I would say that if you have allergy/intolerance prone dogs that you should really try a very limited ingredient diet so you know exactly what is going into your dog's system. I think California naturals is a pretty limited ingredient food. But I will also say that red meats are better for dogs, so a beef based diet would be more appropriate for any dog.


----------



## ubershann (Jul 29, 2010)

Ok thanks. I figured it was probably pretty baseless since I could only find that one website making any mention of it. After reading that I did a big search online and found absolutely nothing else. I'd guess that person's dog didn't do well on beef so they decided it was all westies. 

I get to go see her again on Wednesday. I can't wait! 3 more weeks until she comes home :biggrin:


----------



## DaneMama (Jun 27, 2008)

Good luck with the wait. I have 6 days now LOL


----------



## ubershann (Jul 29, 2010)

How exciting! What kind are you getting? Another dane? Tiki has always loved danes. When she was little she seemed obsessed with them. Even if they were on tv, she'd stop whatever she was doing and sit in front to watch. 

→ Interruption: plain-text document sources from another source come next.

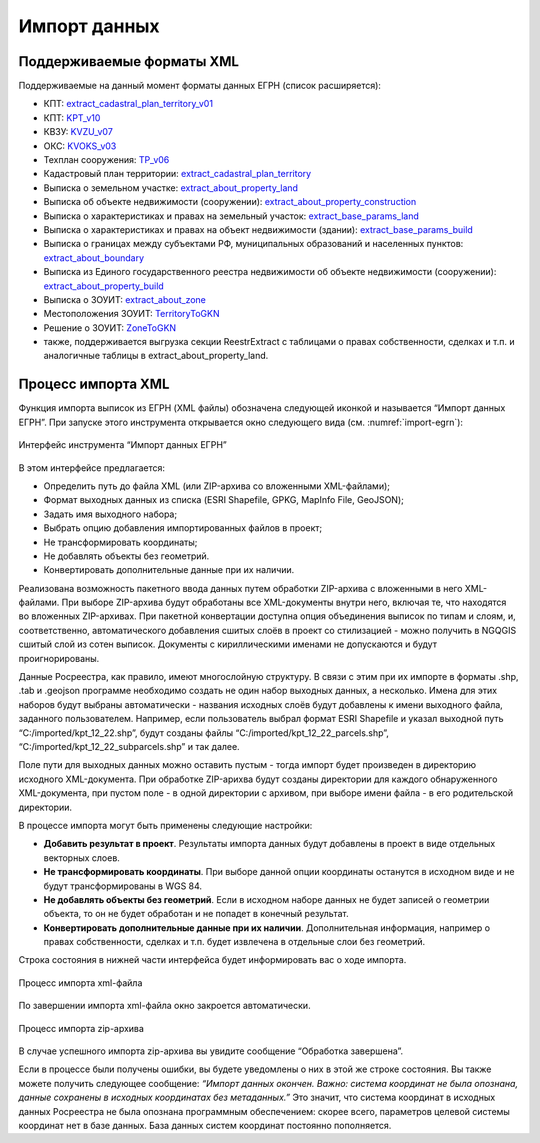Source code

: .. sectionauthor:: Роман Гайнуллов <roman.gainullov@nextgis.ru>

.. _ngq_rr_import:

Импорт данных
=============

Поддерживаемые форматы XML
-----------------------------

Поддерживаемые на данный момент форматы данных ЕГРН (список расширяется):

* КПТ: `extract_cadastral_plan_territory_v01 <https://rosreestr.gov.ru/upload/Doc/10-upr/extract_cadastral_plan_territory_v01.rar>`_ 
* КПТ: `KPT_v10 <https://rosreestr.gov.ru/upload/Doc/10-upr/KPT_v10.zip>`_
* КВЗУ: `KVZU_v07 <https://rosreestr.gov.ru/upload/Doc/10-upr/KVZU_v07.zip>`_
* ОКС: `KVOKS_v03 <https://rosreestr.gov.ru/upload/Doc/10-upr/KVOKS_v03.zip>`_ 
* Техплан сооружения: `TP_v06 <https://rosreestr.gov.ru/upload/Doc/10-upr/TP_v06_редакция_4_к10-0783.zip>`_ 
* Кадастровый план территории: `extract_cadastral_plan_territory <https://rosreestr.gov.ru/upload/Doc/10-upr/extract_cadastral_plan_territory_v01.rar>`_
* Выписка о земельном участке: `extract_about_property_land <https://rosreestr.gov.ru/upload/Doc/10-upr/extract_about_property_land_v01.rar>`_ 
* Выписка об объекте недвижимости (сооружении): `extract_about_property_construction <https://rosreestr.gov.ru/upload/Doc/10-upr/extract_about_property_construction_v01.rar>`_ 
* Выписка о характеристиках и правах на земельный участок: `extract_base_params_land <https://rosreestr.gov.ru/upload/Doc/10-upr/extract_base_params_land_v01.rar>`_ 
* Выписка о характеристиках и правах на объект недвижимости (здании): `extract_base_params_build <https://rosreestr.gov.ru/upload/Doc/10-upr/extract_base_params_build_v01.rar>`_ 
* Выписка о границах между субъектами РФ, муниципальных образований и населенных пунктов: `extract_about_boundary <https://rosreestr.gov.ru/upload/Doc/10-upr/extract_about_boundaries_v01.rar>`_
* Выписка из Единого государственного реестра недвижимости об объекте недвижимости (сооружении): `extract_about_property_build <https://rosreestr.gov.ru/upload/Doc/10-upr/extract_about_property_build_v01.rar>`_
* Выписка о ЗОУИТ: `extract_about_zone <https://rosreestr.gov.ru/upload/Doc/10-upr/extract_about_zones_v01.rar>`_
* Местоположения ЗОУИТ: `TerritoryToGKN <https://rosreestr.gov.ru/upload/Doc/10-upr/TerritoryToGKN_v01.rar>`_
* Решение о ЗОУИТ: `ZoneToGKN <https://rosreestr.gov.ru/upload/Doc/10-upr/ZoneToGKN_v05.rar>`_
* также, поддерживается выгрузка секции ReestrExtract с таблицами о правах собственности, сделках и т.п. и аналогичные таблицы в extract_about_property_land.


Процесс импорта XML
--------------------
Функция импорта выписок из ЕГРН (XML файлы) обозначена следующей иконкой |import_icon| и называется “Импорт данных ЕГРН”. При запуске этого инструмента открывается окно следующего вида (см. :numref:`import-egrn`):

.. |import_icon| image:: _static/import_icon_ru.png


.. figure:: _static/import-egrn_ru.png
   :name: import-egrn
   :align: center
   :width: 16cm
   
   Интерфейс инструмента “Импорт данных ЕГРН”
   
В этом интерфейсе предлагается:

* Определить путь до файла XML (или ZIP-архива со вложенными XML-файлами);
* Формат выходных данных из списка (ESRI Shapefile, GPKG, MapInfo File, GeoJSON);
* Задать имя выходного набора;
* Выбрать опцию добавления импортированных файлов в проект;
* Не трансформировать координаты;
* Не добавлять объекты без геометрий.
* Конвертировать дополнительные данные при их наличии.

Реализована возможность пакетного ввода данных путем обработки ZIP-архива с вложенными в него XML-файлами. При выборе ZIP-архива будут обработаны все XML-документы внутри него, включая те, что находятся во вложенных ZIP-архивах. При пакетной конвертации доступна опция объединения выписок по типам и слоям, и, соответственно, автоматического добавления сшитых слоёв в проект со стилизацией - можно  получить в NGQGIS сшитый слой из сотен выписок. Документы с кириллическими именами не допускаются и будут проигнорированы.

Данные Росреестра, как правило, имеют многослойную структуру. В связи с этим при их импорте в форматы .shp, .tab 
и .geojson программе необходимо создать не один набор выходных данных, а несколько. Имена для этих наборов 
будут выбраны автоматически - названия исходных слоёв будут добавлены к имени выходного файла, заданного пользователем. 
Например, если пользователь выбрал формат ESRI Shapefile и указал выходной путь “C:/imported/kpt_12_22.shp”, 
будут созданы файлы “C:/imported/kpt_12_22_parcels.shp”, “C:/imported/kpt_12_22_subparcels.shp” и так далее.

Поле пути для выходных данных можно оставить пустым - тогда импорт будет произведен в директорию исходного XML-документа.
При обработке ZIP-арихва будут созданы директории для каждого обнаруженного XML-документа, при пустом поле - в одной директории с архивом, при выборе имени файла - в его родительской директории.

В процессе импорта могут быть применены следующие настройки:

* **Добавить результат в проект**. Результаты импорта данных будут добавлены в проект в виде отдельных векторных слоев.
* **Не трансформировать координаты**. При выборе данной опции координаты останутся в исходном виде и не будут трансформированы в WGS 84.
* **Не добавлять объекты без геометрий**. Если в исходном наборе данных не будет записей о геометрии объекта, то он не будет обработан и не попадет в конечный результат.
* **Конвертировать дополнительные данные при их наличии**. Дополнительная информация, например о правах собственности, сделках и т.п. будет извлечена в отдельные слои без геометрий.

Строка состояния в нижней части интерфейса будет информировать вас о ходе импорта. 
 

.. figure:: _static/import_proc2_ru.png
   :name: import_proc2
   :align: center
   :width: 16cm

   
.. figure:: _static/import_proc3_ru.png
   :name: import_proc3
   :align: center
   :width: 16cm
   
   Процесс импорта xml-файла

По завершении импорта xml-файла окно закроется автоматически.

.. figure:: _static/import_proc_zip2_ru.png
   :name: import_proc_zip2
   :align: center
   :width: 16cm
   
.. figure:: _static/import_proc_zip3_ru.png
   :name: import_proc_zip3
   :align: center
   :width: 16cm
   
   Процесс импорта zip-архива
   
В случае успешного импорта zip-архива вы увидите сообщение “Обработка завершена”.

Если в процессе были получены ошибки, вы будете уведомлены о них в этой же строке состояния. 
Вы также можете получить следующее сообщение: *“Импорт данных окончен. Важно: система координат не была опознана, 
данные сохранены в исходных координатах без метаданных.”* Это значит, что система координат в исходных данных Росреестра 
не была опознана программным обеспечением: скорее всего, параметров целевой системы координат нет в базе данных. 
База данных систем координат постоянно пополняется.
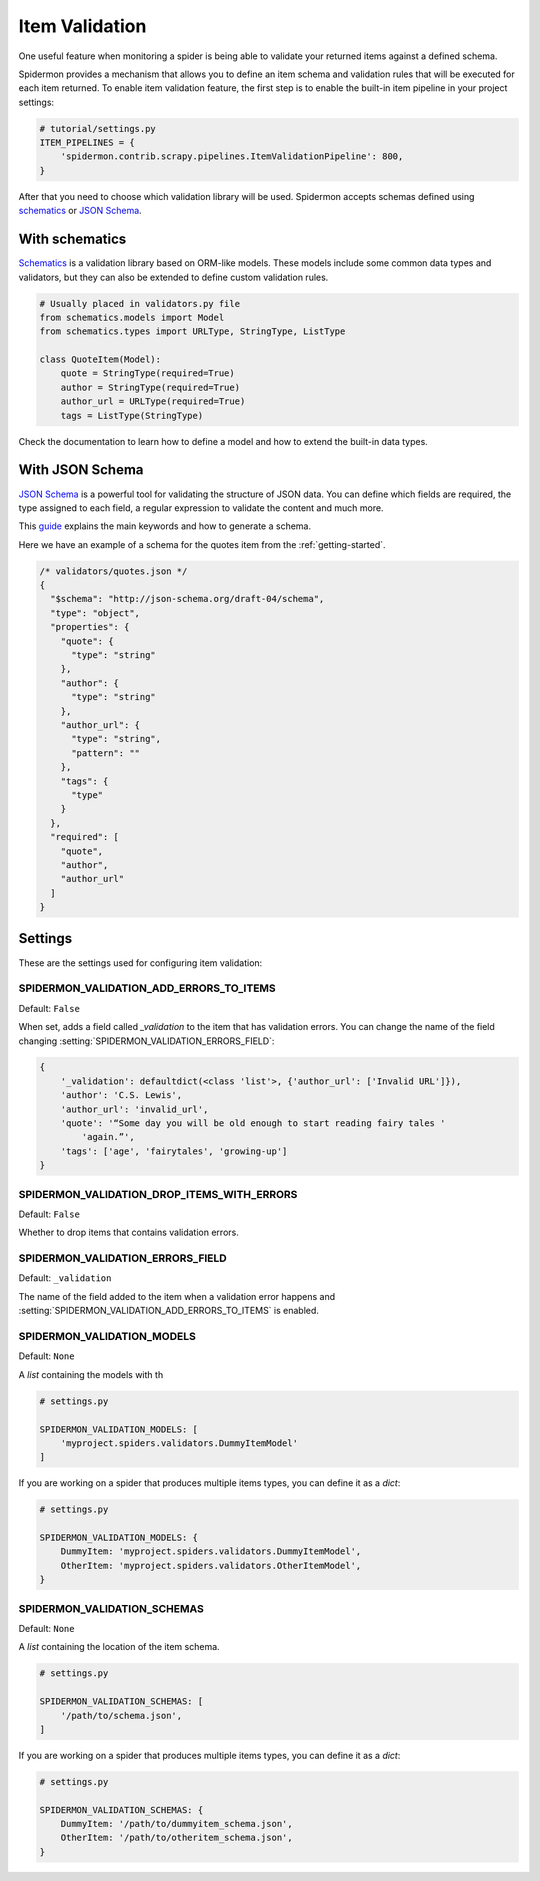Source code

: .. _item-validation:

Item Validation
===============

One useful feature when monitoring a spider is being able to validate your returned items
against a defined schema.

Spidermon provides a mechanism that allows you to define an item schema and validation
rules that will be executed for each item returned. To enable item validation feature,
the first step is to enable the built-in item pipeline in your project settings:

.. code-block:: python

    # tutorial/settings.py
    ITEM_PIPELINES = {
        'spidermon.contrib.scrapy.pipelines.ItemValidationPipeline': 800,
    }

After that you need to choose which validation library will be used. Spidermon
accepts schemas defined using schematics_ or `JSON Schema`_.

With schematics
---------------

Schematics_ is a validation library based on ORM-like models. These models include
some common data types and validators, but they can also be extended to define
custom validation rules.

.. code-block:: python

    # Usually placed in validators.py file
    from schematics.models import Model
    from schematics.types import URLType, StringType, ListType

    class QuoteItem(Model):
        quote = StringType(required=True)
        author = StringType(required=True)
        author_url = URLType(required=True)
        tags = ListType(StringType)

Check the documentation to learn how to define a model and how to extend the
built-in data types.

With JSON Schema
----------------

`JSON Schema`_ is a powerful tool for validating the structure of JSON data. You can
define which fields are required, the type assigned to each field, a regular expression
to validate the content and much more.

This `guide`_ explains the main keywords and how to generate a schema.

Here we have an example of a schema for the quotes item from the :ref:`getting-started`.

.. code-block:: json

  /* validators/quotes.json */
  {
    "$schema": "http://json-schema.org/draft-04/schema",
    "type": "object",
    "properties": {
      "quote": {
        "type": "string"
      },
      "author": {
        "type": "string"
      },
      "author_url": {
        "type": "string",
        "pattern": ""
      },
      "tags": {
        "type"
      }
    },
    "required": [
      "quote",
      "author",
      "author_url"
    ]
  }

Settings
--------

These are the settings used for configuring item validation:

.. settings:: SPIDERMON_VALIDATION_ADD_ERRORS_TO_ITEMS

SPIDERMON_VALIDATION_ADD_ERRORS_TO_ITEMS
^^^^^^^^^^^^^^^^^^^^^^^^^^^^^^^^^^^^^^^^

Default: ``False``

When set, adds a field called `_validation` to the item that has validation errors.
You can change the name of the field changing :setting:`SPIDERMON_VALIDATION_ERRORS_FIELD`:

.. code-block:: json

    {
        '_validation': defaultdict(<class 'list'>, {'author_url': ['Invalid URL']}),
        'author': 'C.S. Lewis',
        'author_url': 'invalid_url',
        'quote': '“Some day you will be old enough to start reading fairy tales '
            'again.”',
        'tags': ['age', 'fairytales', 'growing-up']
    }

.. setting:: SPIDERMON_VALIDATION_DROP_ITEMS_WITH_ERRORS

SPIDERMON_VALIDATION_DROP_ITEMS_WITH_ERRORS
^^^^^^^^^^^^^^^^^^^^^^^^^^^^^^^^^^^^^^^^^^^

Default: ``False``

Whether to drop items that contains validation errors.

.. setting:: SPIDERMON_VALIDATION_ERRORS_FIELD

SPIDERMON_VALIDATION_ERRORS_FIELD
^^^^^^^^^^^^^^^^^^^^^^^^^^^^^^^^^

Default: ``_validation``

The name of the field added to the item when a validation error happens and
:setting:`SPIDERMON_VALIDATION_ADD_ERRORS_TO_ITEMS` is enabled.

.. setting:: SPIDERMON_VALIDATION_MODELS

SPIDERMON_VALIDATION_MODELS
^^^^^^^^^^^^^^^^^^^^^^^^^^^

Default: ``None``

A `list` containing the models with th

.. code-block:: python

    # settings.py

    SPIDERMON_VALIDATION_MODELS: [
        'myproject.spiders.validators.DummyItemModel'
    ]

If you are working on a spider that produces multiple items types, you can define it
as a `dict`:

.. code-block:: python

    # settings.py

    SPIDERMON_VALIDATION_MODELS: {
        DummyItem: 'myproject.spiders.validators.DummyItemModel',
        OtherItem: 'myproject.spiders.validators.OtherItemModel',
    }

.. setting:: SPIDERMON_VALIDATION_SCHEMAS

SPIDERMON_VALIDATION_SCHEMAS
^^^^^^^^^^^^^^^^^^^^^^^^^^^^

Default: ``None``

A `list` containing the location of the item schema.

.. code-block:: python

    # settings.py

    SPIDERMON_VALIDATION_SCHEMAS: [
        '/path/to/schema.json',
    ]

If you are working on a spider that produces multiple items types, you can define it
as a `dict`:

.. code-block:: python

    # settings.py

    SPIDERMON_VALIDATION_SCHEMAS: {
        DummyItem: '/path/to/dummyitem_schema.json',
        OtherItem: '/path/to/otheritem_schema.json',
    }

.. _`schematics`: https://schematics.readthedocs.io/en/latest/
.. _`JSON Schema`: https://json-schema.org/
.. _`guide`: http://json-schema.org/learn/getting-started-step-by-step.html
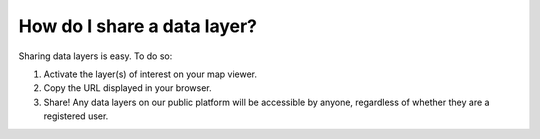 How do I share a data layer?
============================

.. figure:: /images/gifs/15_share_data.gif
   :align: center


Sharing data layers is easy. To do so:

#. Activate the layer(s) of interest on your map viewer.
#. Copy the URL displayed in your browser.
#. Share! Any data layers on our public platform will be accessible by anyone, regardless of whether they are a registered user.

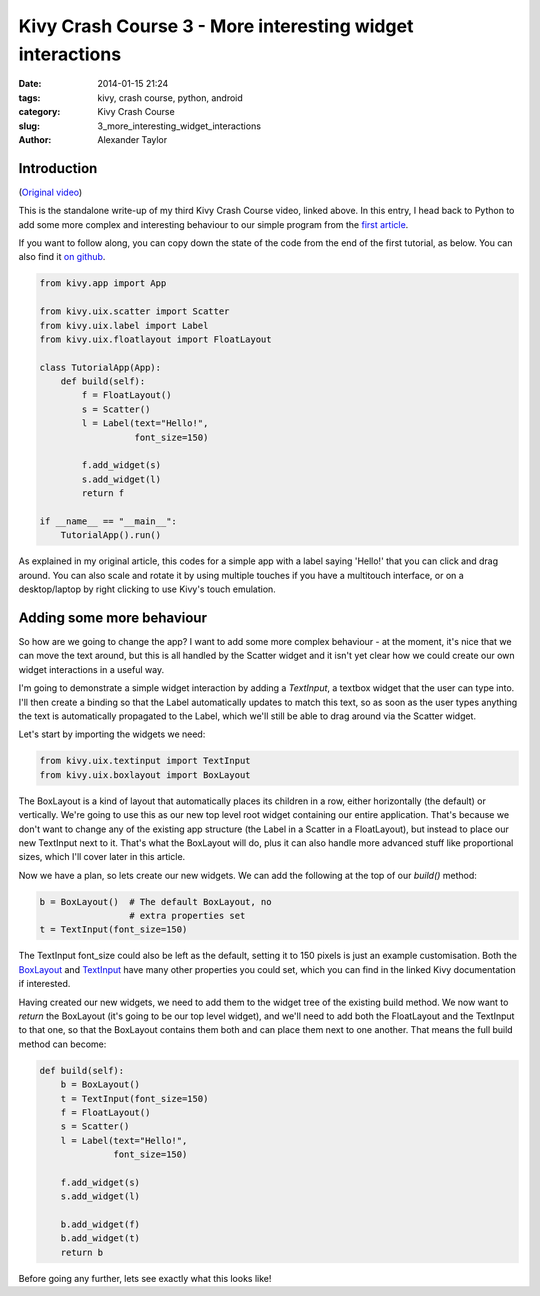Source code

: Kivy Crash Course 3 - More interesting widget interactions
##########################################################

:date: 2014-01-15 21:24
:tags: kivy, crash course, python, android
:category: Kivy Crash Course
:slug: 3_more_interesting_widget_interactions
:author: Alexander Taylor


Introduction
============

(`Original video <https://www.youtube.com/watch?v=-NvpKDReKyg>`_)

This is the standalone write-up of my third Kivy Crash Course video,
linked above. In this entry, I head back to Python to add some more
complex and interesting behaviour to our simple program from the
`first article <{filename}/kivycrashcourse/1-making_a_simple_app.rst>`_.

If you want to follow along, you can copy down the state of the code
from the end of the first tutorial, as below. You can also find it
`on github
<https://github.com/inclement/kivycrashcourse/blob/master/video3-more_interesting_widget_interactions/before.py>`_.

.. code-block:: python

   from kivy.app import App

   from kivy.uix.scatter import Scatter
   from kivy.uix.label import Label
   from kivy.uix.floatlayout import FloatLayout

   class TutorialApp(App):
       def build(self):
           f = FloatLayout()
           s = Scatter()
           l = Label(text="Hello!",
                     font_size=150)

           f.add_widget(s)
           s.add_widget(l)
           return f

   if __name__ == "__main__":
       TutorialApp().run()

As explained in my original article, this codes for a simple app with
a label saying 'Hello!' that you can click and drag around. You can
also scale and rotate it by using multiple touches if you have a
multitouch interface, or on a desktop/laptop by right clicking to use
Kivy's touch emulation.

Adding some more behaviour
==========================

So how are we going to change the app? I want to add some more complex
behaviour - at the moment, it's nice that we can move the text around,
but this is all handled by the Scatter widget and it isn't yet clear
how we could create our own widget interactions in a useful way.

I'm going to demonstrate a simple widget interaction by adding a
`TextInput`, a textbox widget that the user can type into. I'll then
create a binding so that the Label automatically updates to match this
text, so as soon as the user types anything the text is automatically
propagated to the Label, which we'll still be able to drag around via
the Scatter widget.

Let's start by importing the widgets we need:

.. code-block:: python

   from kivy.uix.textinput import TextInput
   from kivy.uix.boxlayout import BoxLayout

The BoxLayout is a kind of layout that automatically places its
children in a row, either horizontally (the default) or
vertically. We're going to use this as our new top level root widget
containing our entire application. That's because we don't want to
change any of the existing app structure (the Label in a Scatter in a
FloatLayout), but instead to place our new TextInput next to
it. That's what the BoxLayout will do, plus it can also handle more
advanced stuff like proportional sizes, which I'll cover later in this
article.

Now we have a plan, so lets create our new widgets. We can add the
following at the top of our `build()` method:

.. code-block:: python

   b = BoxLayout()  # The default BoxLayout, no
                    # extra properties set   
   t = TextInput(font_size=150)

The TextInput font_size could also be left as the default, setting it
to 150 pixels is just an example customisation. Both the `BoxLayout
<http://kivy.org/docs/api-kivy.uix.boxlayout.html>`_ and `TextInput
<http://kivy.org/docs/api-kivy.uix.textinput.html>`_ have many other
properties you could set, which you can find in the linked Kivy
documentation if interested.

Having created our new widgets, we need to add them to the widget tree
of the existing build method. We now want to `return` the BoxLayout
(it's going to be our top level widget), and we'll need to add both
the FloatLayout and the TextInput to that one, so that the BoxLayout
contains them both and can place them next to one another. That means
the full build method can become:

.. code-block:: python

   def build(self):
       b = BoxLayout()
       t = TextInput(font_size=150)
       f = FloatLayout()
       s = Scatter()
       l = Label(text="Hello!",
                 font_size=150)

       f.add_widget(s)
       s.add_widget(l)

       b.add_widget(f)
       b.add_widget(t)
       return b

Before going any further, lets see exactly what this looks like!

The biggest lap dogs, right? :wink:

I thought I'd enjoy the calm before the storm, but I'm just getting excited and impatient, lol! And today my daughter finally approved a name: Miss Lola Lollipop! Yes, I come up with some strange names, Tiki's full name is Dr. Tiki Bodega :biggrin:


----------



## DaneMama (Jun 27, 2008)

Yes! We are Dane people through and through! Here are some pictures we took just last week!

Picasa Web Albums - Jon - Zuri


----------



## ubershann (Jul 29, 2010)

Oh my gosh what a cutie!! I love the running shots with the ears flying :biggrin: Is it a boy? 

I'll have to put up some pics of Lola (yay! she has a name finally!) after we see her Wednesday. I'm excited to see her up and about! She was only about 2.5 weeks old when I saw her last. Not only am I excited, but my customers are excited too. I've been showing her picture to all my regulars and they can't wait to meet her in September


----------